The call money rate has been on the slide since July
The weighted average call money rate, which is the rate at which banks lend overnight money to each other, dropped to 1.52 per cent on January 20 this year, indicating the market is flush with liquidity with hardly any demand for credit.
The rate dropped by 3.52 percentage points in the last one year, as per the latest data from the central bank.
On January 20, the highest and lowest interest rates stayed between 5.25 per cent and 1 per cent.
The call money rate has been dropping continuously since July, when the central bank announced a vastly expansionary monetary policy for fiscal 2020-21 to avert a hard landing for the economy from the pandemic shock.
“The expansionary monetary policy led to excess liquidity in the banking sector,” said a high official of the Bangladesh Bank requesting anonymity as he is not authorised to speak with media.
The rate has remained below 2 per cent for the last two months owing to the expansionary monetary policy of the central bank and poor credit demand, he said.
Besides, the BB is also injecting funds to the financial sector by way of implementing the stimulus packages.
As a result, at the end of November, the excess liquidity in the banking sector stood at about Tk 1.95 lakh crore, which is the biggest in at least recent years.
Due to the huge cash flow in the market, the lenders’ average daily borrowing from the call money market has also dropped.
Between January 10 and January 20, the banks’ daily borrowings from the call money market ranged between Tk 3,276.99 crore and Tk 6,314.28 crore.
However, the banks’ daily borrowings from the call money market ranged between Tk 7,672.76 crore and Tk 9,023.65 crore between July 9 and July 20 last year.

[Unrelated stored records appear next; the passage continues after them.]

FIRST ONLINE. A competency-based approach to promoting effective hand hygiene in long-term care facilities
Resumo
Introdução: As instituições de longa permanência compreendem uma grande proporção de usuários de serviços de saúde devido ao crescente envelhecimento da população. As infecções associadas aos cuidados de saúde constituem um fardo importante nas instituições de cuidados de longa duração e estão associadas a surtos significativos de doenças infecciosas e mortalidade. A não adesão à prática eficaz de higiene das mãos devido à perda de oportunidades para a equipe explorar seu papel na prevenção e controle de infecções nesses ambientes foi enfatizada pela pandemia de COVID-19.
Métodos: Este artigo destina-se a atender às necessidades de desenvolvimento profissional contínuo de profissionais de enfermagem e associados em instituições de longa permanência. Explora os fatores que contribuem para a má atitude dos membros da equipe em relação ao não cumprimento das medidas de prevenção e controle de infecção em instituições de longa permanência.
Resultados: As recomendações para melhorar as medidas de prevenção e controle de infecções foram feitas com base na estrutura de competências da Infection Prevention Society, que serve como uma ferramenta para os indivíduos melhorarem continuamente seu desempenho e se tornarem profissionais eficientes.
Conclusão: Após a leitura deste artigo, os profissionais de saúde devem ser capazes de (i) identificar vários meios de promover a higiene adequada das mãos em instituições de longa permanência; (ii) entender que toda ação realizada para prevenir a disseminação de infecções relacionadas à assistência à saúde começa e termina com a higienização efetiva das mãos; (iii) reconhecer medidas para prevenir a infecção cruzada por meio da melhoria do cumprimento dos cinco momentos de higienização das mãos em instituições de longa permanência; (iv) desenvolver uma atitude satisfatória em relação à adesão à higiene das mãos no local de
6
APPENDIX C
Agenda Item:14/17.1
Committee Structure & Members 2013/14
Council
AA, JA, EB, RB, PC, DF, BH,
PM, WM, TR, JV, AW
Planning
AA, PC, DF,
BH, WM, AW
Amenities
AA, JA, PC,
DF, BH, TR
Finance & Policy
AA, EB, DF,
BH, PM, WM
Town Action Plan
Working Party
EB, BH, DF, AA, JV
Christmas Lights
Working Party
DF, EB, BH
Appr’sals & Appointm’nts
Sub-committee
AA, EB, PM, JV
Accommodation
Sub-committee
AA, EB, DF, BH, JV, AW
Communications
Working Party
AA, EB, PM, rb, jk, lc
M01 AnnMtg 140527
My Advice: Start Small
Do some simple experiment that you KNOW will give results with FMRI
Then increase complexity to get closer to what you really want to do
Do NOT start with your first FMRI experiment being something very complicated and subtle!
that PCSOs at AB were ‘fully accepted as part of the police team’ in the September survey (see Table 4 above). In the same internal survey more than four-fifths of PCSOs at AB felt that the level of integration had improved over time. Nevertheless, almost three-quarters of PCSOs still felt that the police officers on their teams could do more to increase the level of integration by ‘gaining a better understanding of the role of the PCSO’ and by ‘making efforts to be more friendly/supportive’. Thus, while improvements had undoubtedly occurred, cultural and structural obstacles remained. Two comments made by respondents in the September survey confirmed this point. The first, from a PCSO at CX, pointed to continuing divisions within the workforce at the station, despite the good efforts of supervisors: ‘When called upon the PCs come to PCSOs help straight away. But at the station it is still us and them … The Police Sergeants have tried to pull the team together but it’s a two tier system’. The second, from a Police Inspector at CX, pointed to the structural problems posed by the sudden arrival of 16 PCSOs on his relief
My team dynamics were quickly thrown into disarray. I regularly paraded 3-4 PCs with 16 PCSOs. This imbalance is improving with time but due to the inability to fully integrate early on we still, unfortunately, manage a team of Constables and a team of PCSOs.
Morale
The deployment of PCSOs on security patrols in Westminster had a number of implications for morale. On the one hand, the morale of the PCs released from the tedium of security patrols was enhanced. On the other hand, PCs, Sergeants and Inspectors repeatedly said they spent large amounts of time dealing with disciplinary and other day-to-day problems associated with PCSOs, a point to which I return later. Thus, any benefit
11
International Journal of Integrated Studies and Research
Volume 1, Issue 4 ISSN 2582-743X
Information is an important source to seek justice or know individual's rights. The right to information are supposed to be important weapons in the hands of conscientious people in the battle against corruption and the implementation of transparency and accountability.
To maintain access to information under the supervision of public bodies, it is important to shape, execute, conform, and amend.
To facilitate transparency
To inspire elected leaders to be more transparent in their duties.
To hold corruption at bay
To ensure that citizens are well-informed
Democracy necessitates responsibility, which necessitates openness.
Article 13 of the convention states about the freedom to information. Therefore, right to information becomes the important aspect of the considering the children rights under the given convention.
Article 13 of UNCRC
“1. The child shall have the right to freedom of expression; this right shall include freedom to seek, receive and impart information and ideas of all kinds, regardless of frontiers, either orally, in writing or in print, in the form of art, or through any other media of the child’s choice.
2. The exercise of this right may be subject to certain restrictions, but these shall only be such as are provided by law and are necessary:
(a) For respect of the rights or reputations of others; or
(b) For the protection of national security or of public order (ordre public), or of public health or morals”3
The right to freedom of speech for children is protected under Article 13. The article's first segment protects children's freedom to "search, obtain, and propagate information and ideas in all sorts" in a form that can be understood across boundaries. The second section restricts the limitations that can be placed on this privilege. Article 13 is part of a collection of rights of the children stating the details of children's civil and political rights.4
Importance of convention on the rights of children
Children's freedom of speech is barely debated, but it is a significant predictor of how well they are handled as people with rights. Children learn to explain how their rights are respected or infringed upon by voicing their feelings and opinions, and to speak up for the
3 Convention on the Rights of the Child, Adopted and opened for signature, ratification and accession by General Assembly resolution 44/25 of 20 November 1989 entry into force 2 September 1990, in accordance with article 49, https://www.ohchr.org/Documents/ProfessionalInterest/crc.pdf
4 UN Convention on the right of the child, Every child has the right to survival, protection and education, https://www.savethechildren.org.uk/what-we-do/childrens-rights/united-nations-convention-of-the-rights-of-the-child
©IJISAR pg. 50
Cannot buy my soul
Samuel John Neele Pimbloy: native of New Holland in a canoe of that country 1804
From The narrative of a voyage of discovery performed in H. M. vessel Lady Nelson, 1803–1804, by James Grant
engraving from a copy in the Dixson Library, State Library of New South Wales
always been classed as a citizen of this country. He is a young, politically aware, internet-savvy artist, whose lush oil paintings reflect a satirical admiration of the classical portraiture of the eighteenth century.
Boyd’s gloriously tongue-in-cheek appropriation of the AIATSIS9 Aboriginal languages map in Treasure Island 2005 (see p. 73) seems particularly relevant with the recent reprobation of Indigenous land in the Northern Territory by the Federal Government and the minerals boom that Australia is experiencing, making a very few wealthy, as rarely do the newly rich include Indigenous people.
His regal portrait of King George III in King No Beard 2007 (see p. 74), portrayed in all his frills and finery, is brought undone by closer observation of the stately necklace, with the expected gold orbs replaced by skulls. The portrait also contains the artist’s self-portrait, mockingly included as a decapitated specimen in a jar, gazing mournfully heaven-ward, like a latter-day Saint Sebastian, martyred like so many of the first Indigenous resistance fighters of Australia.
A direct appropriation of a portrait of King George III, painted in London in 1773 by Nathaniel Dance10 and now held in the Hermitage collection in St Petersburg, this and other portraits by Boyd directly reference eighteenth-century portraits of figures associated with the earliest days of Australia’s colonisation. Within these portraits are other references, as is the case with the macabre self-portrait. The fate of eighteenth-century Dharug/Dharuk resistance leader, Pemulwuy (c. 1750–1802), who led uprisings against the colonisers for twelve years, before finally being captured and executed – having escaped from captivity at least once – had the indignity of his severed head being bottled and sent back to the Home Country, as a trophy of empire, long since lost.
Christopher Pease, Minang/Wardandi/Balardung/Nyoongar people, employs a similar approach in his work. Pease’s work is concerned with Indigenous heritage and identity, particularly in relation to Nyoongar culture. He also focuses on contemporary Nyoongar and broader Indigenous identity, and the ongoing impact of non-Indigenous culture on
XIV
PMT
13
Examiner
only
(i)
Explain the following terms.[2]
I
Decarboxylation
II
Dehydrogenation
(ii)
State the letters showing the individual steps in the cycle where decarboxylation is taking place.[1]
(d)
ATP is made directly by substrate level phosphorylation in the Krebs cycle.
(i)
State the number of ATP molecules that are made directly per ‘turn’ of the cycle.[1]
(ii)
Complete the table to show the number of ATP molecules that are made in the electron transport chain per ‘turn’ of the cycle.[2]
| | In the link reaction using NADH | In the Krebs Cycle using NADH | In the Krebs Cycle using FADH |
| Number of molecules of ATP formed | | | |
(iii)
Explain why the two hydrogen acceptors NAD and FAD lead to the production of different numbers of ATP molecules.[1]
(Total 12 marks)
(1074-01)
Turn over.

The call money rate dropped mainly due to the slow credit demand amid the ongoing pandemic and the increasing trend of surplus liquidity in the banking sector, said Syed Mahbubur Rahman, managing director and chief executive officer of Mutual Trust Bank.
The demand for credit by businesses had remained dismal after the coronavirus outbreak in March, which is reflecting in the private sector credit growth numbers.
In November, private sector credit growth stood at 8.21 per cent, which is way lower than the BB’s target of 14.8 per cent for this fiscal year.
The private sector credit growth has been hovering around 8 and 9 per cent-mark for several months now.
Imports fell sharply, especially of lifestyle products amid the pandemic, which has helped to increase the liquidity in the banking sector, said Emranul Haq, managing director of Dhaka Bank.
Between July and November, import payments amounting to $20.2 billion were made, down about 8.84 per cent from a year earlier, according to data from the BB.
The surge in remittance inflows is also helping to boost surplus liquidity in the sector, he added.
Remittance inflow to Bangladesh witnessed a massive growth of 37.6 per cent in the second half of 2020 from a year earlier.
“The surge in surplus liquidity is not a good sign for the economy,” Haq said, adding that the central bank should take an immediate initiative in this regard.